Twenty years later, Claude Debussy (1862-1918) wrote one of his most famous works, La mer, an ambitious and innovative composition that was immensely progressive for its day. The description of “three symphonic sketches” is more fitting than “symphonic poem”. The music depicts the sea, which had fascinated Debussy since his childhood. It reflects all of his passion for the fine arts, and especially his love for the works of the artist Joseph Turner (1775 – 1851), who was thought by Debussy to give best expression to mysteriousness, and of Katsushika Hokusai (1760 – 1849); the composer chose the famous woodblock print The Great Wave off Kanagawa from a cycle of 36 views of Mount Fuji for the cover of the score.
Debussy’s handling of rhythm, tempo, and especially instrumental colour is innovative with almost explosive tectonic changeability, harmonies that blur like the shadings of a painting on a large canvas, chords that often do not resolve, as if they have no resting place, and short motifs developed by solo passages derived from previous motifs. In the middle scherzo-like movement, the composer uses non-European modality, and the large percussion section includes a tam-tam and glockenspiel.

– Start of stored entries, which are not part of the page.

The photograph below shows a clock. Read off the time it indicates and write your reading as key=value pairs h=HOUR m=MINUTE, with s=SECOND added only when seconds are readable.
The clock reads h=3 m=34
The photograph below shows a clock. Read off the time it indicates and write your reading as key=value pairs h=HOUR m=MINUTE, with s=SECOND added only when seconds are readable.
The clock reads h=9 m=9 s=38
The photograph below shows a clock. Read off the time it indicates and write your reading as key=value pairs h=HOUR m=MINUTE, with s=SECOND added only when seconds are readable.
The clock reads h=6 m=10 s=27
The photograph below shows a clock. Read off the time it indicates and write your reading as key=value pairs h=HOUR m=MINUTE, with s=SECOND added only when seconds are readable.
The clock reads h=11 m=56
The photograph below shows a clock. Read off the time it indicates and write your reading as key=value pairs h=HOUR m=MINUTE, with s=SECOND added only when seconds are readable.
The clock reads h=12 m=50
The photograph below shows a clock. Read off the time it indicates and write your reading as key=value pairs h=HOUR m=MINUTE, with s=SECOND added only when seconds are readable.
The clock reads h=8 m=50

This masterpiece of musical impressionism was written under the dramatic circumstances of the composer’s divorce. Debussy finished the work in 1905 in Eastbourne, a town on the southern coast of England, by which time the composer had remarried, and the premiere took place that October in Paris with the Orchestre Lamoureux conducted by Camille Chevillard. The critics initially rejected the work, with some finding that the sea was unrecognisable in the music or that it lacked grandeur, but success came three years later in Paris and London.
The programme celebrating the 200th anniversary of Franck’s birth will end with his only symphony, which is also his most frequently performed work, the Symphony in D minor. This innovative composition is an excellent example of the blending of French and German influences in a cyclical form where important themes appear in all parts of the symphony, which is in three movements, unusually for its day. The composer dedicated it to his famous pupil Henri Duparc. Because of anti-German sentiments in connection with the Franco-Prussian war of 1871, the premiere could not be given under the auspices of the Société nationale de musique, of which Franck was a member, so instead it was played in February 1889 by the Orchestra of the Paris Conservatoire with the conductor Jules Garcin. Although the initial reactions of the critics were divided, the symphony has since become a part of the standard repertoire, and it has been recorded countless times.
Emblematic recordings include those by Pierre Monteux with the Chicago Symphony Orchestra, Charles Dutoit with the Montreal Symphony Orchestra, Semyon Bychkov with the Orchestre de Paris, and a live 1945 version with the Vienna Philharmonic and Wilhelm Furtwängler.